Hemp and marijuana are crops that will need to be managed like other crops, with rotational needs, water and fertilizer needs, he points out.
“People are still dialing that in because a lot of that basic agronomy stuff wasn’t done during prohibition when it was on every single other crop, so we’re still kind of learning where the sweet spots are,” Campbell said.
“When you’re not exactly sure how much fertilizer or water you’re going to need, you’ll tend to go a little over rather than a little under, because it will make a more productive crop and you won’t take hits on yield.”
Depends on the region
Melissa Nelson, owner and field scientist at Performance Crop Research LLC in Great Bend, Kansas, who farms hemp along with corn, soybeans and other crops, said in her experience growing hemp for fiber and grain crops since 2019, water needs have been less compared to the other crops.

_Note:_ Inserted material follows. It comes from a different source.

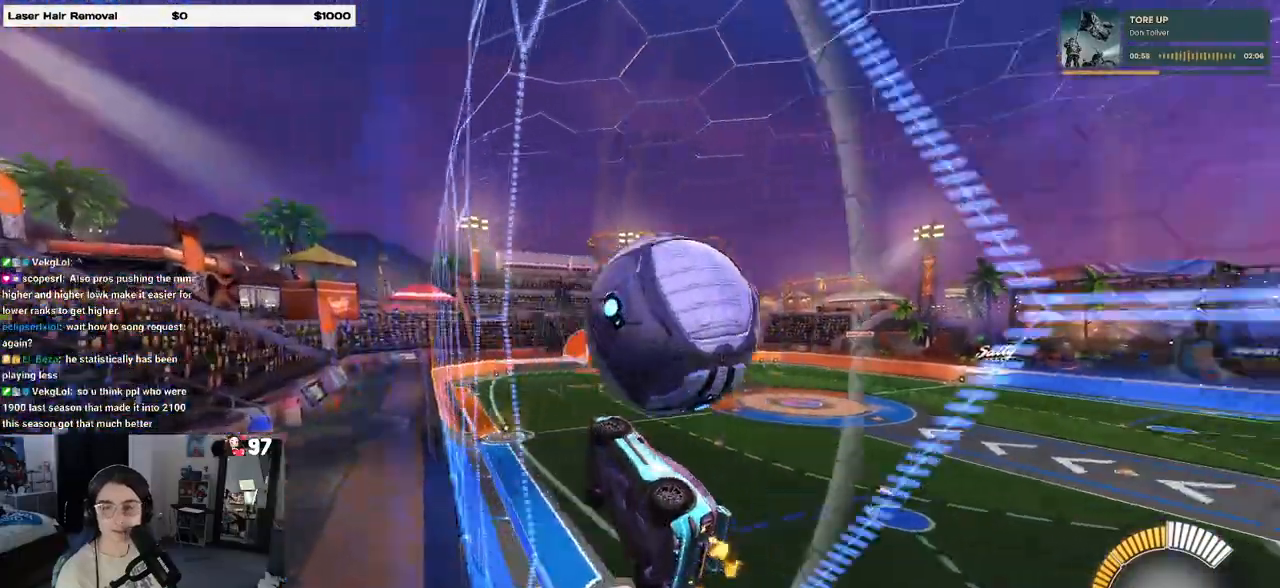
{"buttons": [], "left_stick": "center", "right_stick": "center", "events": [[33, "left_stick", "center"], [150, "L2", "up"]]}
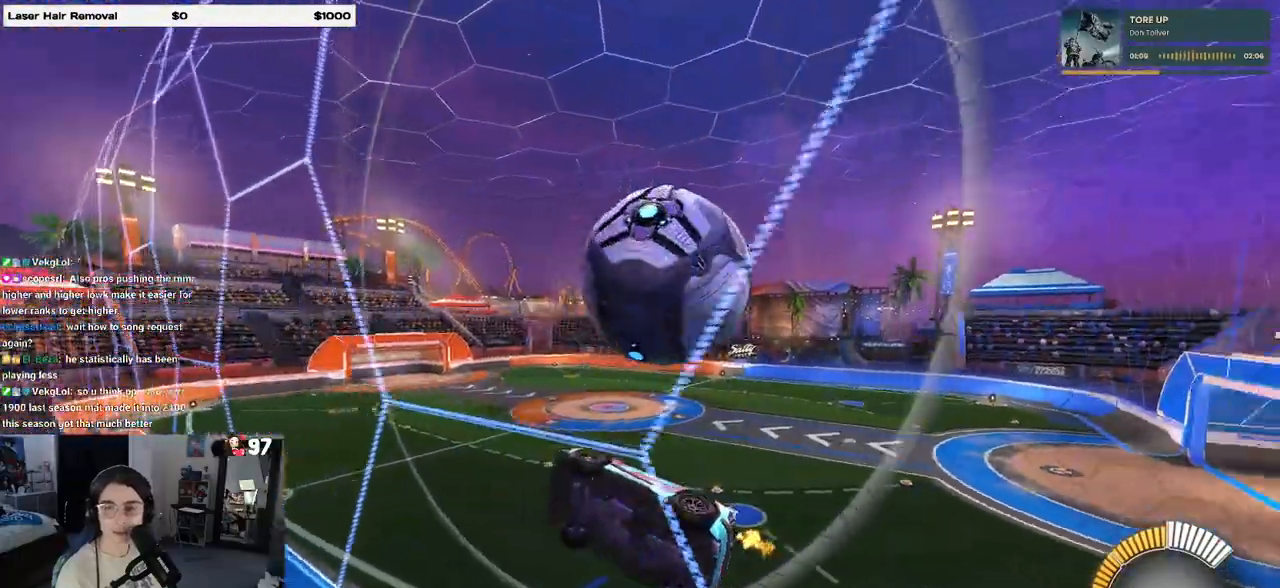
{"buttons": [], "left_stick": "center", "right_stick": "center", "events": [[183, "L2", "down"], [400, "L2", "up"]]}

“Corn takes anywhere from 14 to 18 acre-inches to grow and we have irrigation on our farm, so we (added) approximately 12 inches to help provide that optimal crop and hemp, in the past two years, we’ve only put on 6 inches each season,” Nelson said.
That’s in addition to the 22 inches of average rainfall per year, she pointed out. Because of that, this year, the company added 10 ½ inches to the corn crops, 8 ½ inches to the soybeans and 6 inches to the hemp crops.
Grain and fiber hemp crops offer a great option for rotational crops in low-water years, depending on a farm’s regional weather patterns, Nelson said.
“Don’t bet your whole farm on hemp. It’s a tool in your toolbox.”